__WORK INSTRUCTIONS__
Continue the article on data skew in Apache Spark from its last sentence.

#### TEXT BLOCK

#apache-spark #data-skew #salting

Data Skewness 📊

The observed imbalance or significant disproportion in the distribution of data within specific grouping units, such as partitions, keys, and (primary/secondary) indexes, etc., is referred to as data skew.

Specifically, in the context of big data and distributed computing with Apache Spark, data skew can have a significant impact. Apache Spark, like most engines that process data in parallel, assigns and distributes chunks of data (partitions) across to all available executors.

This uneven distribution of data can lead to poor performance due to resources being underutilized. This scenario, as shown in Figure 1, entails four executors processing a few hundred rows each (best case) while the other four executors are dealing with millions of rows. A significant difference in scales.

Figure 1: Obligatory xkcd-style figure depicting the distribution ($log_{10}$) of data across different partitions.

Figure 1: Obligatory xkcd-style figure depicting the distribution ($log_{10}$) of data across different partitions.

These processes will be visible on Spark’s UI, and the discrepancy in the total duration of each task will be apparent. The summary metrics table resembles something like the following one.

########
#### MATERIAL PROVIDED

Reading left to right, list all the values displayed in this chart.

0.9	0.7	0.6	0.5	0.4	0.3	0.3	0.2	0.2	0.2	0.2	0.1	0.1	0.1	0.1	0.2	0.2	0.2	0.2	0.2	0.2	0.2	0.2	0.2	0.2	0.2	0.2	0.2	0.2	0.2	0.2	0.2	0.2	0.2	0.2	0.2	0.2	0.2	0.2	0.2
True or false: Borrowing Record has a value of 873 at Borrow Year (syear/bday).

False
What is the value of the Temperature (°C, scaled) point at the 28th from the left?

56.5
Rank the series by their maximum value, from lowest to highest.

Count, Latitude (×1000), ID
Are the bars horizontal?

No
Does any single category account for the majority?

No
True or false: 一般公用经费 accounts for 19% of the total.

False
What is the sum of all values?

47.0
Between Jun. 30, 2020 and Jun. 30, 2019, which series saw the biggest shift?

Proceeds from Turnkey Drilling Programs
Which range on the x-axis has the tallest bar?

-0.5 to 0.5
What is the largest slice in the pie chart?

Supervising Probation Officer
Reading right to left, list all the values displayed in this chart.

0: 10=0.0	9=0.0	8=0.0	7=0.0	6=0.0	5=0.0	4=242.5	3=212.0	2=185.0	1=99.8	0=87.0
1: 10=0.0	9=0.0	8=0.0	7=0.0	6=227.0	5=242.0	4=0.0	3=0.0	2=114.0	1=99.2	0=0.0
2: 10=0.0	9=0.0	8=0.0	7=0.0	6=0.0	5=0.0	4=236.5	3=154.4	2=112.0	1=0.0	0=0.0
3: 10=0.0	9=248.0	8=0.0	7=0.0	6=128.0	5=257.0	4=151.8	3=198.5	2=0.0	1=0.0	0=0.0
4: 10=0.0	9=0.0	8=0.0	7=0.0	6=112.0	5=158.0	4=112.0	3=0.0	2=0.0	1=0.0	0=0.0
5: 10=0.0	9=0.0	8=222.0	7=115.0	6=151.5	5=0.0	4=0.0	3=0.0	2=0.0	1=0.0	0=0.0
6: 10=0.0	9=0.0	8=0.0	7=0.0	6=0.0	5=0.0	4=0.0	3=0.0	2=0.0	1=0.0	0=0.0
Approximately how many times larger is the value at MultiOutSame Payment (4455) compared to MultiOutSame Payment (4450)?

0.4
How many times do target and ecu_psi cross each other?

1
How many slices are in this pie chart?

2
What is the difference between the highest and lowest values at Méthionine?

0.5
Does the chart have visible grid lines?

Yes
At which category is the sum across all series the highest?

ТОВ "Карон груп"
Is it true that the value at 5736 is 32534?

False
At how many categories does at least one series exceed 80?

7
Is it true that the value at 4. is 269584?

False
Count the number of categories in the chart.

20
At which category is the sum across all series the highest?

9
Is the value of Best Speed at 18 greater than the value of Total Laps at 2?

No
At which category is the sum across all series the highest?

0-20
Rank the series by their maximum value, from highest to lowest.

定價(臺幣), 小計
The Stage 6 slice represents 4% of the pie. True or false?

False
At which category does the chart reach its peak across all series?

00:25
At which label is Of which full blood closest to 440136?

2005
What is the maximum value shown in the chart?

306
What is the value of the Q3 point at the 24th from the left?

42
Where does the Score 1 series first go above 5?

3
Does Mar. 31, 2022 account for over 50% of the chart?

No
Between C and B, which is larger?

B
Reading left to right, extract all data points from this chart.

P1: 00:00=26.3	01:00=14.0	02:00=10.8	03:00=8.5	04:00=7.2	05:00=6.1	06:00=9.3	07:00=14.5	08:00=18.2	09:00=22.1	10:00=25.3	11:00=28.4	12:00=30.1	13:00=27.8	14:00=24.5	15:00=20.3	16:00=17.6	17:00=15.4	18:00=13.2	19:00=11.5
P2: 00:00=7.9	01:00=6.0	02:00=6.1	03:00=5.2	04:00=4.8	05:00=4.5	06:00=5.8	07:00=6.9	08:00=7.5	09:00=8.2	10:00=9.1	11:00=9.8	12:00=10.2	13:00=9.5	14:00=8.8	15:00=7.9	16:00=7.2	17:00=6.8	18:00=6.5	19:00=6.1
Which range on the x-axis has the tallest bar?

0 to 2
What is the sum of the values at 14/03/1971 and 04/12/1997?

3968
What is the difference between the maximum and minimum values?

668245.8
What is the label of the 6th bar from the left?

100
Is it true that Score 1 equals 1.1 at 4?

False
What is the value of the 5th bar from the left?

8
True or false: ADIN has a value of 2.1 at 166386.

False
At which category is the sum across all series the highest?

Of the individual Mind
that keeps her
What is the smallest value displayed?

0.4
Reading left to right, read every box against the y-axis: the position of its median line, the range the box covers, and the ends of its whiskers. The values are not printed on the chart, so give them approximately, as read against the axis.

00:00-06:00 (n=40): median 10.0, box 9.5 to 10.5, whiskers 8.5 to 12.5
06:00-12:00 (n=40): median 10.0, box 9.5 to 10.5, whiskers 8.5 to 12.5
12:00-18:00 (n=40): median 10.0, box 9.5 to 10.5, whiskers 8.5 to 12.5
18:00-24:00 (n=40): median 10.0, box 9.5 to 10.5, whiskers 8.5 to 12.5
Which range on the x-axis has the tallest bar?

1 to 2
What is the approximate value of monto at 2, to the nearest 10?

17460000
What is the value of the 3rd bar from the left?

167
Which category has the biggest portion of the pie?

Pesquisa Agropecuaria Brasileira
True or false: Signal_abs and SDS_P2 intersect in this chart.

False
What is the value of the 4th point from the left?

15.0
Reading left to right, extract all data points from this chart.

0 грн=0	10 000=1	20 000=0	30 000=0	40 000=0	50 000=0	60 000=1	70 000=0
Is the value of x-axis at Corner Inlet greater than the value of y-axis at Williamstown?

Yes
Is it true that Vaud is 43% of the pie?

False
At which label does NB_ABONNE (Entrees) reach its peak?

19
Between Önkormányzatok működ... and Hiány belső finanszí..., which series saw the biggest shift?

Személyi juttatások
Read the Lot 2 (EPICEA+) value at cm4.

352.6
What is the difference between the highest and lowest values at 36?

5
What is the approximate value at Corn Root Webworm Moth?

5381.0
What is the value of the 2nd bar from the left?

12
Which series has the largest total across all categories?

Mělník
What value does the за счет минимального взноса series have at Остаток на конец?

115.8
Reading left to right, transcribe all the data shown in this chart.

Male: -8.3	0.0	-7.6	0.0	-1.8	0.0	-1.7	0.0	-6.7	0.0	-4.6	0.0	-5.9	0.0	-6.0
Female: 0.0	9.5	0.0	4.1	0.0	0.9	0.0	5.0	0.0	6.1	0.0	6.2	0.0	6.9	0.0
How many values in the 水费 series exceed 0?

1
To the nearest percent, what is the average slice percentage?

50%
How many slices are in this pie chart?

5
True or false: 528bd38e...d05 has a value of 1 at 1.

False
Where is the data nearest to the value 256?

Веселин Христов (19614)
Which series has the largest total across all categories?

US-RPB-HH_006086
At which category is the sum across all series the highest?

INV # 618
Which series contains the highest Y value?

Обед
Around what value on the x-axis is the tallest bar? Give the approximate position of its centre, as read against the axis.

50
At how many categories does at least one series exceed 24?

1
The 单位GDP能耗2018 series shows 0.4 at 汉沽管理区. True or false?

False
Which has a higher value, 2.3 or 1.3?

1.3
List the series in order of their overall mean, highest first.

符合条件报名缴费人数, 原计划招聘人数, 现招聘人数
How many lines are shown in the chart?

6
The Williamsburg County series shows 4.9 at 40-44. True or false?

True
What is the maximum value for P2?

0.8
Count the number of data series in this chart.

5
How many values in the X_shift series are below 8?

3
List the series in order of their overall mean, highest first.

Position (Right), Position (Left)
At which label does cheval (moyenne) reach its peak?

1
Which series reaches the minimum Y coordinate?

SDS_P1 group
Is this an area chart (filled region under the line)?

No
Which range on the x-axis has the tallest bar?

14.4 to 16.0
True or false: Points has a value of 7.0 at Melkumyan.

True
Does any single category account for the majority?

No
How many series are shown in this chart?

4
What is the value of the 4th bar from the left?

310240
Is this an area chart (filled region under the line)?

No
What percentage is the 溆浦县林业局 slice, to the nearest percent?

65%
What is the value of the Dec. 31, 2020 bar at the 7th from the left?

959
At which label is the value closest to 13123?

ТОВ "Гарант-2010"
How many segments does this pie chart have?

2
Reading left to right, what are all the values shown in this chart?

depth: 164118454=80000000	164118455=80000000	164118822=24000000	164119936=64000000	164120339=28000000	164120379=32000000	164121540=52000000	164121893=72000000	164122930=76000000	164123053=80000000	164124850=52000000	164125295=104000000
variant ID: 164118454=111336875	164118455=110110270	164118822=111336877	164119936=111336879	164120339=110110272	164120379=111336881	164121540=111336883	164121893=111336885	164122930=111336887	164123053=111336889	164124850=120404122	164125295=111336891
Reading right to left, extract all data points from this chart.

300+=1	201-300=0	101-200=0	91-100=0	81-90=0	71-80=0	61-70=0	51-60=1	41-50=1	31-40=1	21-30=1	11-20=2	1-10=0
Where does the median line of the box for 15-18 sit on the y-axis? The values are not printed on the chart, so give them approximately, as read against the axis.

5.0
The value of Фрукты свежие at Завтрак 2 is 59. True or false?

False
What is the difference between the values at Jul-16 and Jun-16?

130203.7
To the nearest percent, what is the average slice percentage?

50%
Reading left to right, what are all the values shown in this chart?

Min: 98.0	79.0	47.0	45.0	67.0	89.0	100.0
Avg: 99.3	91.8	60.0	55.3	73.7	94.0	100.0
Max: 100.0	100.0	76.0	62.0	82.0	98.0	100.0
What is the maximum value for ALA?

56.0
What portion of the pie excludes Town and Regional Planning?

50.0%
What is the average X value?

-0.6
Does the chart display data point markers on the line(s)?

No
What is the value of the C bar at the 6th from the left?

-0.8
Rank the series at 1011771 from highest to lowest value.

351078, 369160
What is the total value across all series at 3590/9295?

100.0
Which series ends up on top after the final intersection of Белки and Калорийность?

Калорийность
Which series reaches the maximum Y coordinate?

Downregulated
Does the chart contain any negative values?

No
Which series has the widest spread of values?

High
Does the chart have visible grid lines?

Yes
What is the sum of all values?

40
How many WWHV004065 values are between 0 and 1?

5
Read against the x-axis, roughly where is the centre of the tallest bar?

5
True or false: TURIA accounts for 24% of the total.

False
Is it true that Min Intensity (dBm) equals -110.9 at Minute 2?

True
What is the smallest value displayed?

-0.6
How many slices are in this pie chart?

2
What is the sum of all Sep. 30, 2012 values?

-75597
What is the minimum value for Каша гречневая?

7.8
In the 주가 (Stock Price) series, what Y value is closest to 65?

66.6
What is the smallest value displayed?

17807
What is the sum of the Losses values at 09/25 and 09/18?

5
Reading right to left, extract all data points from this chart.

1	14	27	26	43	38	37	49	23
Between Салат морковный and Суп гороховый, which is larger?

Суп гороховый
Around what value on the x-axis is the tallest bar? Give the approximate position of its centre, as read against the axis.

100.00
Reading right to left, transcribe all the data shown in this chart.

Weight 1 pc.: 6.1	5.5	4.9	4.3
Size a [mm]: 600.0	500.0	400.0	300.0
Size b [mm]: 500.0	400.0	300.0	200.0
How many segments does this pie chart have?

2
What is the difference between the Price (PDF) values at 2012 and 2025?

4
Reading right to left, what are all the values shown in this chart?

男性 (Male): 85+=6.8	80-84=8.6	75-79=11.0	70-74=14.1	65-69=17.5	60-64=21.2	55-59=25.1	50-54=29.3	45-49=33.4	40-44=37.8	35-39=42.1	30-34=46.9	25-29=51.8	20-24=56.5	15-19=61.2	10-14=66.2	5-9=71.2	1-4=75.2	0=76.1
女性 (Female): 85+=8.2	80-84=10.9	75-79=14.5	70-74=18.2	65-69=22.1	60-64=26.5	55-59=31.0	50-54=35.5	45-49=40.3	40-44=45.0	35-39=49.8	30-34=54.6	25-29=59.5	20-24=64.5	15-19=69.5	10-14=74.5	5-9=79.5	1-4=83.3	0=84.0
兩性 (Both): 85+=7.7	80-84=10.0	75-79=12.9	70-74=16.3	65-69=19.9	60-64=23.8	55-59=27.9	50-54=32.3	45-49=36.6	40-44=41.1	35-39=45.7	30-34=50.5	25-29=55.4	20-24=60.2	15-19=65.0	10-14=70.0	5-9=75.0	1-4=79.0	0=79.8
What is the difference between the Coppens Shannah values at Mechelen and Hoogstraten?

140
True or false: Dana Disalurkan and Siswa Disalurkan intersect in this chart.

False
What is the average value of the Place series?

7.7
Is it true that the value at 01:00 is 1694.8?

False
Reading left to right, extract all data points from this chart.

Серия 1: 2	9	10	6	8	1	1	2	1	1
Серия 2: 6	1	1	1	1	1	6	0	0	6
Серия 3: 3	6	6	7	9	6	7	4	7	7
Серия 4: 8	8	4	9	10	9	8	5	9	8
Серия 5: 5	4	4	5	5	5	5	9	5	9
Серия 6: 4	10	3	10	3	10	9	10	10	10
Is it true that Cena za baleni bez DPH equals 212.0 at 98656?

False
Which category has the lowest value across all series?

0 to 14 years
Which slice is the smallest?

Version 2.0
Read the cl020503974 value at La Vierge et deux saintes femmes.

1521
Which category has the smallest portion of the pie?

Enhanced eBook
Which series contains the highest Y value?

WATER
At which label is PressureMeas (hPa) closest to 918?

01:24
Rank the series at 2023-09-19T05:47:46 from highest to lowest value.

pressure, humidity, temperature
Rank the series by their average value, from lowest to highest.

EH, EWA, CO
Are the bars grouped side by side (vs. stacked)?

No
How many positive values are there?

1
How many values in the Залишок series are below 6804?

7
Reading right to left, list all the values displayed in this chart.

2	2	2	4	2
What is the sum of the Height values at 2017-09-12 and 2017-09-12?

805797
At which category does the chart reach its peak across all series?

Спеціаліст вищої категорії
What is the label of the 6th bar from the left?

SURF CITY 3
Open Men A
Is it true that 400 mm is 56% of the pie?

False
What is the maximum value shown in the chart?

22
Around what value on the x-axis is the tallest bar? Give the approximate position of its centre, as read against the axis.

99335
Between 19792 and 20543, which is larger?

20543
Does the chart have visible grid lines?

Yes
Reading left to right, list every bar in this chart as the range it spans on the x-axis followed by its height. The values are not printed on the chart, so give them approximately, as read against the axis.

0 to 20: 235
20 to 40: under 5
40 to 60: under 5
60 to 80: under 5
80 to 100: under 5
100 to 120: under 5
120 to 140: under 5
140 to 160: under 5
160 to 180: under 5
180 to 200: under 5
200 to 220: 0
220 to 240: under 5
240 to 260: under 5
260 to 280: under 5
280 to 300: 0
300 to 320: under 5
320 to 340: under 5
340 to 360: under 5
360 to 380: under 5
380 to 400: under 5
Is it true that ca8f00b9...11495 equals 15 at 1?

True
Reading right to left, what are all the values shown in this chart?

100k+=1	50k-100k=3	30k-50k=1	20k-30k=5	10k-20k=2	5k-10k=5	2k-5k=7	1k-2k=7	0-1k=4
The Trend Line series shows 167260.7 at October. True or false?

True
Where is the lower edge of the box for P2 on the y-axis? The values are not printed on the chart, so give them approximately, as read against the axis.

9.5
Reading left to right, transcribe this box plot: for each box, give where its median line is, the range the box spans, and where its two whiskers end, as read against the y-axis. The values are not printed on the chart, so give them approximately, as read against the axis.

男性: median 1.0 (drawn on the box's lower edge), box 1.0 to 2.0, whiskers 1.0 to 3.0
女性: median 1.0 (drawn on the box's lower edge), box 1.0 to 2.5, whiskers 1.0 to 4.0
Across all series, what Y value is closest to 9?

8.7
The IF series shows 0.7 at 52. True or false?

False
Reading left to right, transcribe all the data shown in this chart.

########

__RESULT OF THE EXERCISE__
Metric Min 25th percentile Median 75th percentile Max
Duration … X s Y s Z s W s
…

From the percentiles, we can identify the discrepancy, if any. Ideally, we would like the Median to be as close as possible to the Max duration. We can individually examine the Tasks on the corresponding table and identify the Duration for the relevant column (sort by ascending & descending).

An arching but important theme is storage; skewed partitions obviously will also differ greatly in file size. Following our previous example, the corresponding file sizes range from ~7.5KBs (the smallest partition) to ~251MBs (the largest). Given the configuration settings provided by Spark, small partitions will lead to excessive task scheduling overhead and larger ones to memory issues such as out-of-memory (OOM) and disk spillage.

Salting 🧂

The most obvious approach to tackle data skew is to compose new custom partitions that manually mitigate the issue, or even test in a reduced subset of data (while maintaining the same distribution profile), how Adaptive Query Execution (AEQ) performs.

Alternatively, a common approach is salting; deriving a new column based on the current keys, and injecting a random factor. A simple algorithm follows.

val shufflePartitions = 8 // number of available cores locally
spark.conf.set("spark.sql.shuffle.partitions", shufflePartitions)

val saltedDf = df.withColumn("saltKey", (rand() * shufflePartitions).cast("int"))

The resulting data distribution will look something like in the following figure. Pretty much equally distributed across 8 partitions; as many as the cores locally. If possible, any subsequent operations should use the newly composed key.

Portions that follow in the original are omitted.